交通事故のニュースを見ていると、運転者が「歩行者を見落として、衝突した」と理由を述べていることがあります。
「前を見て運転しているのに、なぜ見落とすのか」と考えがちですが、実は人間の目はそれほど的確に前方の事象をとらえていないので、見落としは日常茶飯事です。
人間の目が対象をほぼ明確に把握できる範囲は「有効視野」などと呼ばれますが、この範囲は目が向いている前方の左右20度~30度程度であり、その外側の周辺視野はただぼんやりと何かある程度しか見えていません(*)。
しかも有効視野の中で、対象の詳細を見て細部が把握できる「中心視」の範囲は、さらに狭い2~3度の範囲であると言われています。
ただしぼんやりとした周辺視野でも、「動くもの」への反応はあります。
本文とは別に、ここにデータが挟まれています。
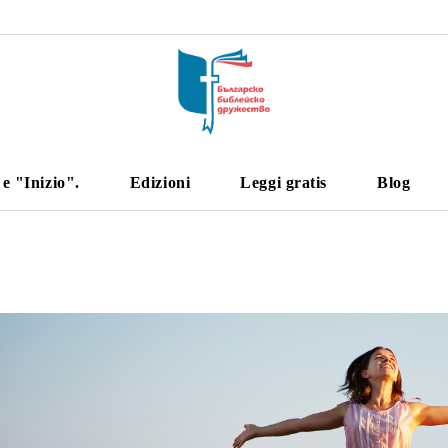
 "Inizio".
Edizioni
Leggi gratis
Blog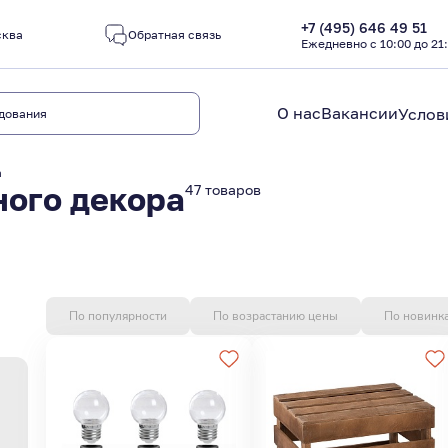
+7 (495) 646 49 51
сква
Обратная связь
Ежедневно с 10:00 до 21
О нас
Вакансии
Услов
а
ного декора
47 товаров
По популярности
По возрастанию цены
По новинк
砂漠の真ん中のような周囲に何もない空間であれば、脇の方から動く他者が現れると、脳が危険に反応して視線移動を促し中心視を行うというわけです。
しかし、運転中は様々に変化する事象に歩行者が埋没し、なかなか視野の中で特定しにくいのが現実です。危険を予測して周囲へ細かく視線移動をしていないと、見落としは当然の結果となります。「見落とし」を意識して呼称運転などをすることが重要です。